In Italia convivono due calendari di Carnevale: quello romano e quello ambrosiano e ognuno è rappresentato da una maschera tradizionale diversa.
Carnevale Milano e Roma ecco le differenze:
Due calendari diversi: perché?
Carnevale Romano
- È il calendario seguito in tutta Italia, tranne nelle zone di rito ambrosiano.
- Si conclude il Martedì Grasso, cioè il giorno prima del Mercoledì delle Ceneri.
- È il Carnevale “standard” citato nelle fonti: nel 2026, ad esempio, il Martedì Grasso cade il 17 febbraio.
Carnevale Ambrosiano
- Si celebra a Milano e in parte della diocesi ambrosiana.
- Finisce quattro giorni dopo, cioè il Sabato Grasso.
- Nel 2026, il Sabato Grasso ambrosiano è il 21 febbraio.
Rugantino e Meneghino
sono tra le due maschere più rappresentative delle tradizioni carnevalesche di Milano e Roma.
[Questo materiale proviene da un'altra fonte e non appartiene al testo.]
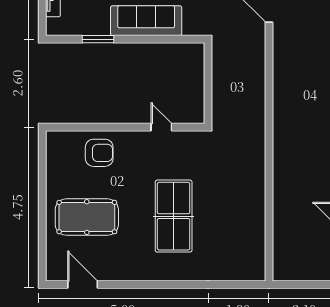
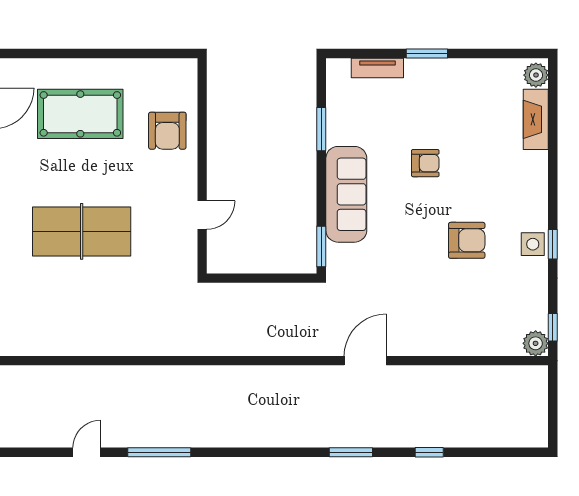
window: (185, 39) -> (321, 246), added
pool table: (87, 217) -> (80, 114), turned 90

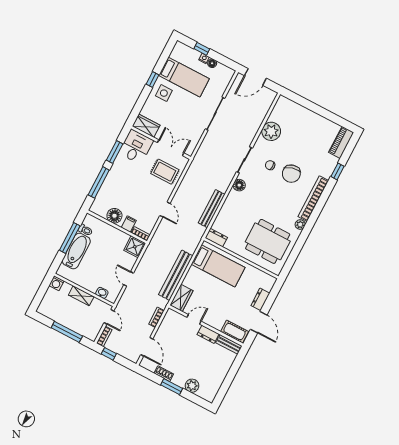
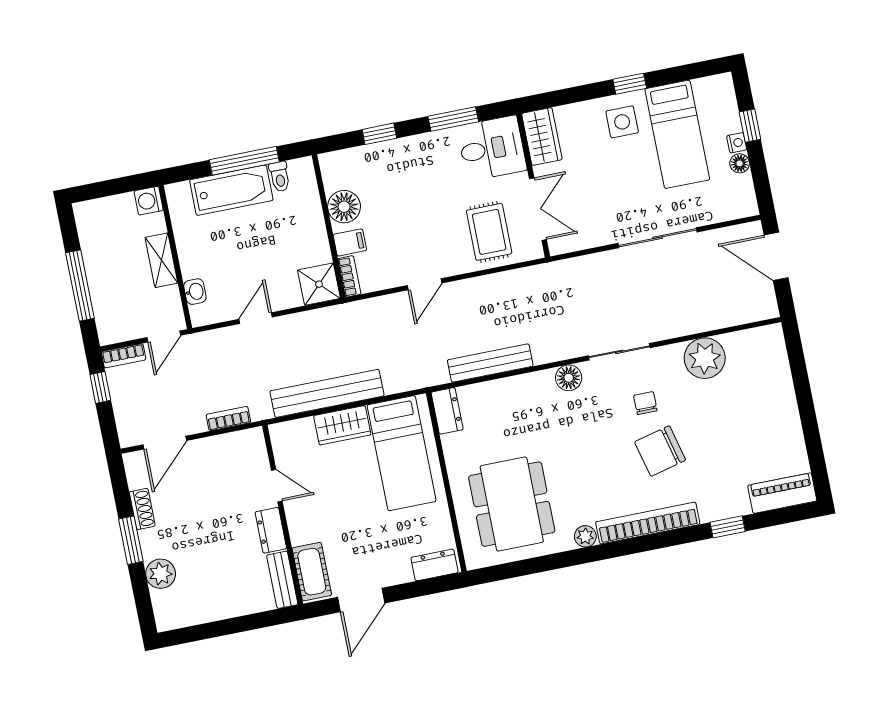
window: (99, 182) -> (379, 134), width x0.46
wardrobe: (181, 298) -> (342, 425), moved
dresser: (260, 299) -> (435, 565), moved

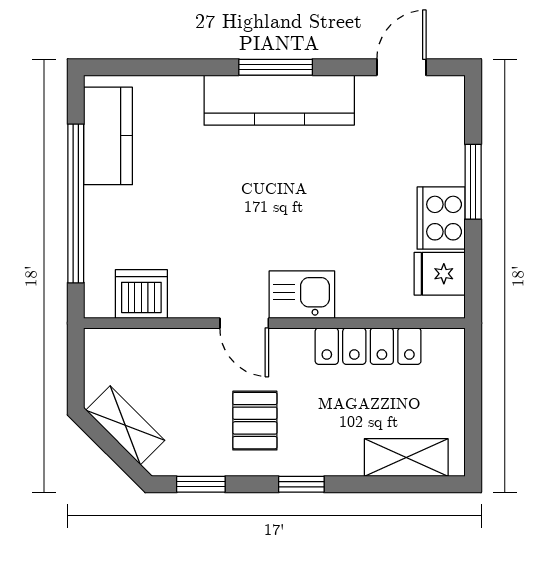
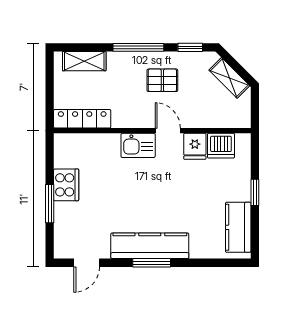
window: (76, 203) -> (255, 192), width x0.32
fridge: (440, 274) -> (195, 146), moved, turned 90
locker: (368, 346) -> (82, 119), moved
pallet: (255, 421) -> (162, 80), turned 90
window: (301, 484) -> (138, 47), width x2.17

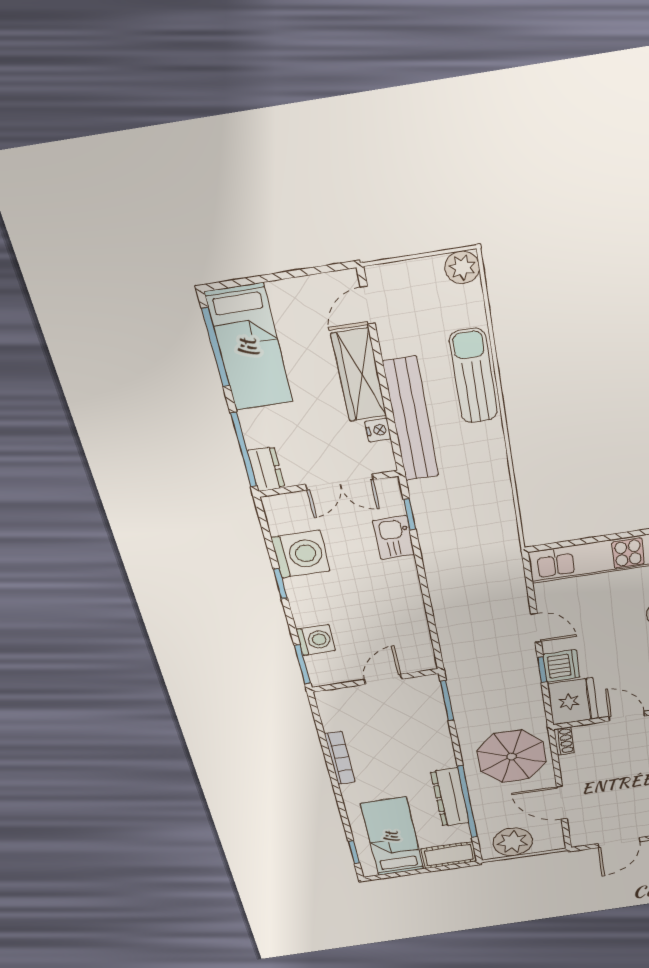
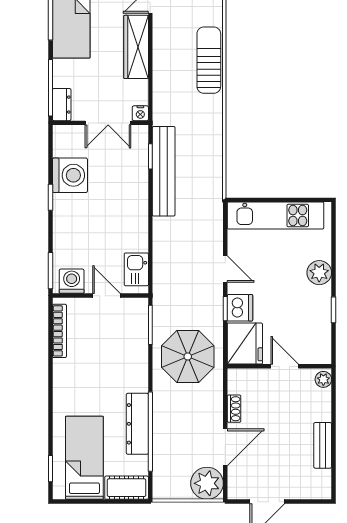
bench: (411, 420) -> (164, 171), moved
nightstand: (378, 430) -> (140, 113), moved, turned 90
kitchen sink: (394, 538) -> (136, 269), moved
washing machine: (316, 640) -> (72, 281), moved, turned -90
door: (383, 679) -> (106, 296), hinge flipped
shoe rack: (564, 741) -> (234, 409), moved
parasol: (512, 756) -> (188, 356), moved
bookcase: (340, 758) -> (59, 331), moved
door: (562, 803) -> (225, 447), swing flipped
plant: (513, 842) -> (207, 483), moved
Sono figure molto diverse, ma, entrambe raccontano il carattere delle loro città.

Maschera tradizionale milanese: Meneghino
Meneghino (Carnevale Ambrosiano)
(Non emerso nei risultati della ricerca, quindi sintetizzo con conoscenze generali non citabili)
Maschera milanese nata tra XVII e XVIII secolo.
Rappresenta il popolo: onesto, lavoratore, schietto, spesso al servizio dei nobili ma senza servilismo.
Il nome deriva da Domenighini, i servitori della domenica.
Indossa giacca a code, calzoni a righe, parrucca nera e cappello a tricorno.
Identità
Nome completo: Domenichino, detto Meneghino (diminutivo affettuoso di Domenico).
Origine: Milano e tutta la tradizione ambrosiana.
Aspetto
Giacca marrone o rossa.
Pantaloni corti al ginocchio.
Calze a righe.
Parrucca nera con codino.
Cappello a tricorno.
Spesso porta un ombrello o un bastone.
Carattere
Sincero, schietto, generoso.
Spirito popolare, amante della giustizia.
Non ha paura di prendere in giro i potenti. È il simbolo del milanese onesto e concreto

Maschera tradizionale romana: Rugantino
Nasce alla fine del 1700 nel teatro popolare romano.
Il nome deriva da ruganza, cioè “arroganza”, che descrive perfettamente il suo carattere spaccone e provocatore.
È il tipico bullo di Trastevere, svelto con le parole e sempre pronto a litigare, ma in fondo buono.
Il costume originario riprende quello dei birri, le guardie civiche del Settecento: cappello alto, frac rosso, panciotto e calzoni corti.
Diventa popolare grazie ai burattinai romani, in particolare Ghetanaccio, che lo porta nei teatri di marionette dell’Ottocento.
Identità
Nome: Rugantino, da ruganza (arroganza).
Origine: Roma, in particolare il rione Trastevere.
Aspetto
Pantaloni stretti.
Camicia bianca.
Gilet colorato.
Fazzoletto al collo.
Cappello a tesa larga.
Spesso ha un’aria spavalda e un sorriso furbo.
Carattere
Spaccone, chiacchierone, un po’ fanfarone.
In fondo buono e generoso.
Tipico romano che parla molto, si vanta, ma ha un cuore grande.
Simbolo della romanità popolare e teatrale.